LC: I have been involved in scholarly publishing for over 20 years. I even worked my school and university summers at scholarly publishers in the warehouse, stuffing renewal envelopes and such, so journals were part of my upbringing. After briefly working at Taylor & Francis, I spent over a decade as a consultant — at first working with my father, and then setting up my own business in 2004 — providing industry reports, market research and data analysis projects for a range of clients, from trade associations to publishers themselves. I sold my business to Ringgold in 2011. Since then, I have been involved in pretty much all of Ringgold’s business. I also sit on the ISNI Board as Treasurer. So, for over the past decade, my work has focused on persistent IDs.
DD: To start with, could you explain what – in the context of scholarly publishing – are the major functions of Persistent Identifiers (PIDs)? What problem(s) or issues were they created to address?
LC: The primary function PIDs serve is to disambiguate and deduplicate information about people, places, and things. PIDs have become a backbone of the metadata that tracks information about research – for example, who performs it; where it originates; who funds it; the output itself; and what organizations consume the content.
PIDs are uniquely identifying researchers with ORCID and ISNI IDs, organizations with Ringgold IDs, Funder IDs and ISNI IDs, and publications and articles with DOIs, ISSNs, ISBNs, and making sure that all of those different identifiers are enduring. There are also Grant IDs and Research Activity IDs and a whole host of other PIDs, such as ROR, DUNS, and taxonomies for identifying the type of role, such as CRediT for contributors and Ringgold’s organization classifications.
DD: Pre-internet librarians like me (MSLIS, 1982) worked with ISBNs and ISSNs. More recently, we have come to understand the useful work of the DOI and ORCID. I was not aware of most of those other examples!
LC: It is a growing landscape. The more we use data to inform decision making and make research more efficient, the more we need to persistently identify the various data elements through the process. That is where PIDs come in. I am sure we will think of more things to persistently identify.
DD: I see. How would bringing PIDs earlier into the workflow process improve data quality?
LC: Ideally, we would be able to track research progress from the grant application, through different iterations of the output, including supplementary materials, and on to submission and publication, and then provide analytics which support the grant process all over again. Everyone involved in scholarly communications will benefit from smoother processes and joined-up data for decision making.
DD: Ringgold is also known for its disambiguation services. Can you tell us more about those and the overall value they bring to the process of scholarly publishing?
LC: Sure. We provide data cleansing and mapping services, which we have historically called “auditing” (although not in a financial sense). That is, we deduplicate and disambiguate client data about global organizations involved in scholarly communications in all sorts of contexts – whether content consumers, author affiliations, payees, funders, or others – and then we map it to Ringgold’s PID and supply the rich metadata we hold about those organizations, including detailed hierarchies and classification metadata, to the client. They can use that for APC management, subscription management, author services, analytics and more. When clients use the wider database, it provides support for Master Data Management and removing silos between systems, and it improves data discovery, access and sharing.

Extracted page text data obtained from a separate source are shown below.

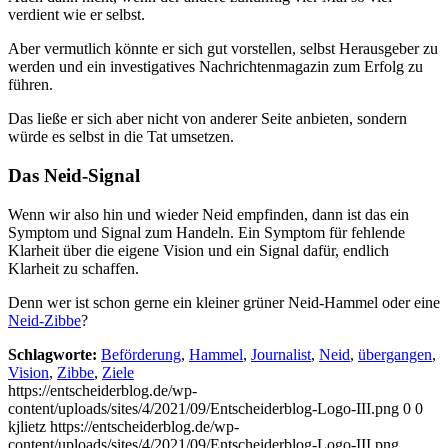
verdient wie er selbst.
Aber vermutlich könnte er sich gut vorstellen, selbst Herausgeber zu
werden und ein investigatives Nachrichtenmagazin zum Erfolg zu
führen.
Das ließe er sich aber nicht von anderer Seite anbieten, sondern
würde es selbst in die Tat umsetzen.
Das Neid-Signal
Wenn wir also hin und wieder Neid empfinden, dann ist das ein
Symptom und Signal zum Handeln. Ein Symptom für fehlende
Klarheit über die eigene Vision und ein Signal dafür, endlich
Klarheit zu schaffen.
Denn wer ist schon gerne ein kleiner grüner Neid-Hammel oder eine
Neid-Zibbe
?
Schlagworte:
Beförderung
,
Hammel
,
Journalist
,
Neid
,
übergangen
,
Vision
,
Zibbe
,
Ziele
https://entscheiderblog.de/wp-
content/uploads/sites/4/2021/09/Entscheiderblog-Logo-III.png
0
0
kjlietz
https://entscheiderblog.de/wp-
content/uploads/sites/4/2021/09/Entscheiderblog-Logo-III.png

DD: Given your new role at CCC, can you give our readers a glimpse of what the near- and middle-term future looks like, from your perspective?
LC: We need to advocate for and support wider use of PIDs, particularly earlier in the research cycle and in the infrastructure that supports the whole research process, and we need to provide more analytics that enable data driven decisions. The more we can identify the components of research, the more we can address change, including key aspects such as DEI efforts and addressing the UN’s Sustainable Development Goals.
DD: I have heard you talk about “plumbing for scholarly communications.” That is a thought-provoking way of framing it. Can you say more about how readers might conceptualize the different value-adds and roles in the publishing process?
LC: If we think about the world we all operate in, it is made up of systems and technical environments which data passes through and is augmented by before it is pushed to the next system. PIDs provide the context for the data and enable it to flow through the systems in an interoperable and smooth process. It makes me think of water flowing through pipes – it is about removing blockages and obstructions that prevent the water flowing smoothly and deriving more value from it.
DD: Anything else you would like to share with our readers about improving data quality?
LC: I would say that we all need to build systems and processes with the data and PIDs at the forefront. Well-structured data with PIDs will improve the user experience and the whole workflow.